Most medical malpractice attorneys take their cases on a contingent basis. This means that their fee is contingent upon obtaining a settlement or winning a trial. Under continent fee arrangements, the lawyer and client settle on a percentage of a settlement or jury award that the lawyer will keep if the case is successful. If the case is lost at trial or there is no settlement reached with the defendant, the attorney is not paid.

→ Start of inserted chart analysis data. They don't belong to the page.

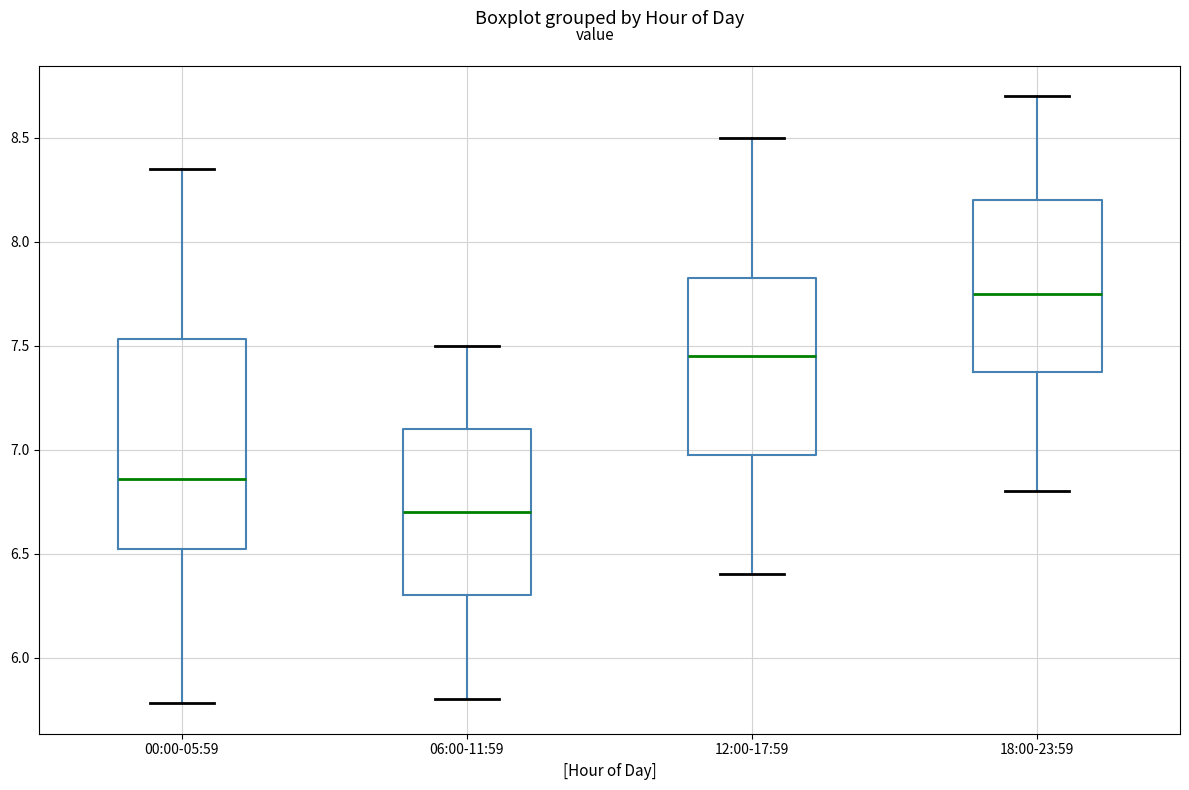

Reading left to right, read every box against the y-axis: the position of its median line, the range the box covers, and the ends of its whiskers. The values are not printed on the chart, so give them approximately, as read against the axis.

00:00-05:59: median 6.85, box 6.50 to 7.55, whiskers 5.80 to 8.35
06:00-11:59: median 6.70, box 6.30 to 7.10, whiskers 5.80 to 7.50
12:00-17:59: median 7.45, box 7.00 to 7.85, whiskers 6.40 to 8.50
18:00-23:59: median 7.75, box 7.40 to 8.20, whiskers 6.80 to 8.70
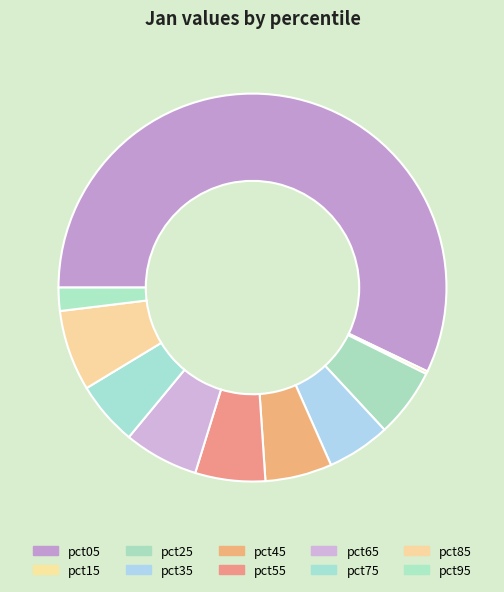

Does pct05 represent more than half of the total?

Yes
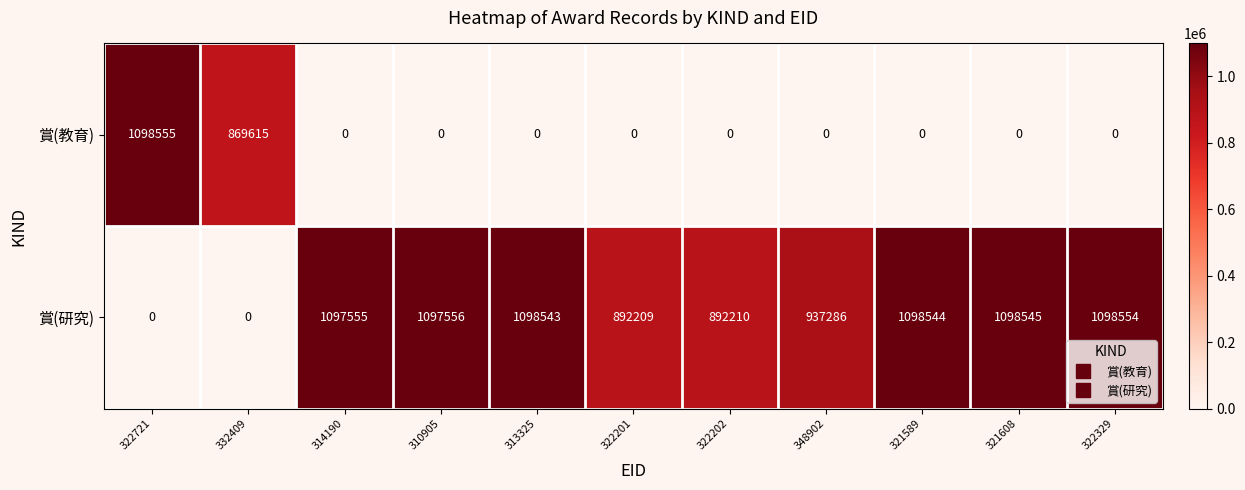

Which series changed the most between 321589 and 322329?

賞(研究)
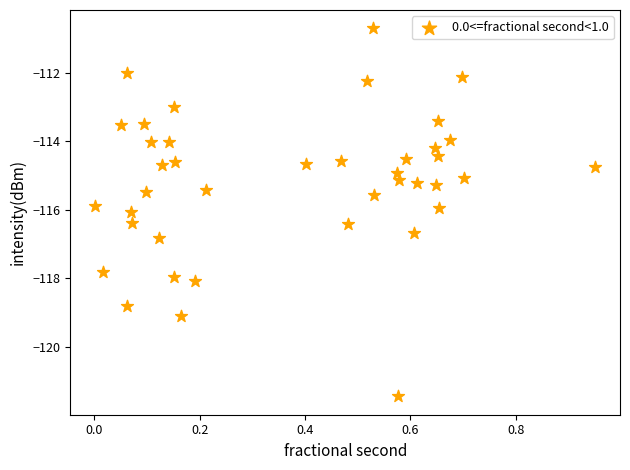

What is the range of Y values (max minus min)?

10.7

Most contingent fee agreements provide for a fee award of 33 to 40 percent of any recovery, plus litigation costs. Because prosecuting a medical malpractice case usually involves the hiring of experts, they can be very costly. As such, the litigation costs can take up a large portion of the client’s percentage of the award. While plaintiffs may claim that a 40 percent contingent fee is excessive, malpractice lawyers argue that such a fee is not excessive because of the risk of spending a great deal on experts and then losing the case. In light of the high cost of bringing a medical malpractice case to trial, malpractice attorneys are required to carefully screen medical malpractice cases before agreeing to prosecute one.
Most states have laws or regulations governing attorneys fees. Some of these laws limit the percentage a lawyer can take in a contingency agreement. Others regulate what types of cases can be handled on a contingent basis. Still others limit the percentage of a fee the lawyer can take as litigation costs. Some states allow for varying fee agreements, depending on the amount recovered in the case. For example, under Florida law, contingency fees may not exceed 40 percent of the first $1 million, 30 percent of the amounts recovered between $1 million and $2 million, and 20 percent of all amounts over $2 million. Likewise, California law prohibits attorneys from charging more than 40 percent of the first $50,000 of any recovery, 33 percent of the next $50,000, 25 percent of the next $500,000, and 15 percent of any amount over $600,000.
Some medical malpractice lawyers will agree to charge an hourly fee for prosecuting a medical malpractice case. For many plaintiffs, such an arrangement would be cost-prohibitive because medical malpractice cases often take a great deal of time. Hourly fee agreements are sometimes used for cases that a lawyer believes would be very difficult to win but that the client adamantly wants to bring. Using such an agreement, the client can have his or her day in court, and the lawyer can be assured payment.